For me and my three children, Father’s Day has morphed into a different kind of celebration. Let me put this into context: Two years ago, my husband Matthew passed away, leaving us heartbroken, hurting, and despite the fact that his prognosis was no surprise, left us devastated.

Last year was the first Father’s Day without him. And as a way to protect my kids from the constant reminder that their father had passed away and avoid the hurt it would cause, I did my best to hide the holiday from my kids. As far as they were concerned, it was just another Sunday.

So I kept the TV off and avoided all mention of Father’s Day brunches and BBQs when they asked what “so and so” was up to that day.

But this year, things have shifted.

I’m happy to share that we are in a better place and have adapted to our new normal. Father’s Day does not feel like a glaring reminder of what we have lost, but rather a way to honour Matthew as a dad. This year, we chose to focus on the good times rather than the sad. My kids will always have a father, after all, so why not celebrate him?

My middle son Zachary, now almost 7 years old, came home from school last week with a Father’s Day card he had made for Matthew (even though he was given the choice to make the card for any other male figure in his life). He proudly showed me his creation and instantly my heart melted and broke at the same time, as it often does when I look at Zachary. Because not only does he look like Matthew, but he has his Dad’s kind soul.

While admiring Zachary’s card for Matthew, I wasn’t sure how to react: should I worry that he might need more therapy? Does he require guidance in understanding the finality of death? Or is he just a little boy thinking about his father in a positive way? Zachary helped me out by asking me how I could get the card to daddy. Holding back tears, I suggested we visit Matthew’s grave and lo and behold, his face lit up and he said that he’d love that.

Perhaps this visit will help Zachary — in some small way — deal with the ongoing struggle to understand the loss we all experienced. Once again my kids have shown me how resilient they are.

As I often do, I called my Case Manager, Rifky, and she agreed that visiting the cemetery was a wonderful idea. Chai Lifeline knew exactly what we needed and that day Zachary’s volunteer, took him out for a special treat to give him that much needed one-on-one time.

My goal, as we move forward with our lives and with every future Father’s Day, is to do things that Matthew enjoyed and celebrate him. So yesterday we played in the park, went for ice cream and kicked around a soccer ball on our front lawn. We had chicken for dinner — a Matthew favourite! — and watched a movie.
As for me, simply looking at my kids, listening to my eldest, Brooke (10) sing just like her dad, watching Zachary furrow his brow just like Matthew, or catching my youngest, Joshua (5) giving me a sideways glance so similar and reminiscent of my late husband, is all I need to sustain me.
I think Matthew would be proud of how far we’ve come. This was even more evident when Brooke told me that this year, she made me a Father’s Day card because I am a mother and a father to them. Basically, the best compliment I could have ever gotten.

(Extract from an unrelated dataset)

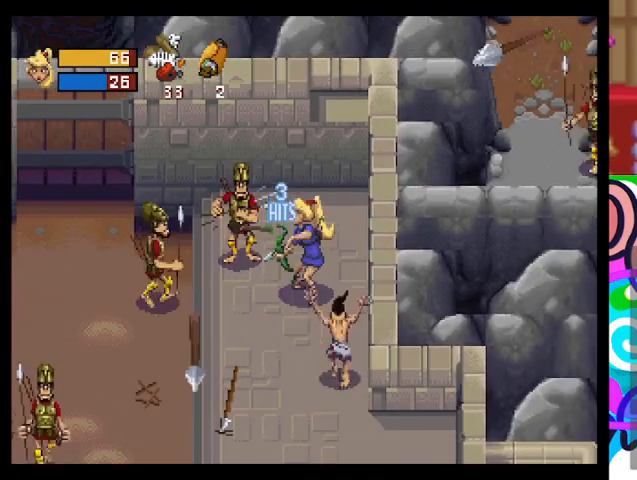
{"buttons": [], "left_stick": "down-right", "events": [[167, "left_stick", "down-left"], [400, "left_stick", "down-right"]]}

2 thoughts on “ChaiSpotlight: Heidi Wilk

  1. Ita Wilk says:

    So proud of all of you. You are learning how to adjust to life without Matthew while at the same time honouring his memory. Chai Lifeline has been a true lifeline for the family. Thank you!!!!

  2. Gail Miller says:

    It is so refreshing to read about how you have created a new normal on Father’s Day this year, and how the family has embraced Father’s Day in such a positive way. I would like to suggest creating a scrap book of the cards that the kids made for both you and Matt this year and in years to come! It might become a wonderful project and in turn a meaningful momento that the kid’s could cherish as they get older. As well
    I feel it would be a thoughtful way of keeping Mattie’s beautiful spirit alive and well.